My original plan was using OpenTelemetry .NET for this task hoping that I could get it to run in a MAUI. I had managed to do so with a Blazor app a while ago by adding a few tweaks. However, with this MAUI app I encountered a few nasty assembly dependency issues that I could not figure out in reasonable time.

OpenTelemetry .NET causing an exception due to missing dependencies

Enter: Elastic APM

Well, I would not work for an observability company if I didn't have a proper solution for that problem as well. Instead of using OpenTelemetry .NET, I simply added the NuGet package for the Elastic APM .NET agent.

Adding the Elastic APM .NET Agent NuGet package

Then, with one additional line of code in the ViewModel's Train method ...

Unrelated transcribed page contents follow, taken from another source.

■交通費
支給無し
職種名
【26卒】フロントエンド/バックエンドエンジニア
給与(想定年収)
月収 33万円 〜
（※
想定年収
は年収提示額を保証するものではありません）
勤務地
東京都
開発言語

private async void Train()
{
    if (_trainingRows.Count > 0)
    {
        await Agent.Tracer.CaptureTransaction("Training", "Custom", async t =>
        {
            using (BusyScope())
            {
                t.SetLabel("nr_of_training_rows", _trainingRows.Count);
                await Task.Factory.StartNew(async () =>
                {
                    var trainer = new BackPropagationTrainer(_network);
                    trainer.Train(_trainingRows, 0.5, 50);
                    await IsolatedStorageHelper.Save("weights.xml", _network.GetWeights());
                });
            }
        });
    }
}

... we already get interesting insights (duration of the training for a given number of training rows) in Elastic APM server.

Elastic APM server showing the SimpleOcr2 transaction

Wrapping it up

Given that this was my first actual hands-on experience with .NET MAUI, I felt "at home" immediately. I could reuse so much knowledge and concepts that I had gathered from working with Windows Phone, WPF, UPW that the learning curve was really flat for me.

In fact, this little experiment has rekindled my interest in (.NET-based) app development and I might look into this again over the course of the next year (getting an app into the iOS app store would actually make for a great new year's resolution 😆).

The code for this app can be found on GitHub at z1c0/SimpleOcr2.

Happy Holidays 🎄🎅

For everyone who made it that far in this blog post I added a little extra. Since you probably came here from dotnet.christmas I decided to give this app a little Xmas touch.

For Newport, I had written ParticleControl, a small particle system that could be used for various effects, like e.g. falling snowflakes. So I also ported this custom control to MAUI and now the SimpleOcr2 app can "let it snow ❄️ ❄️ ❄️".

The SimpleOcr2 app with the added snowfall effect

Happy Holidays and Merry Christmas 🎄🎅!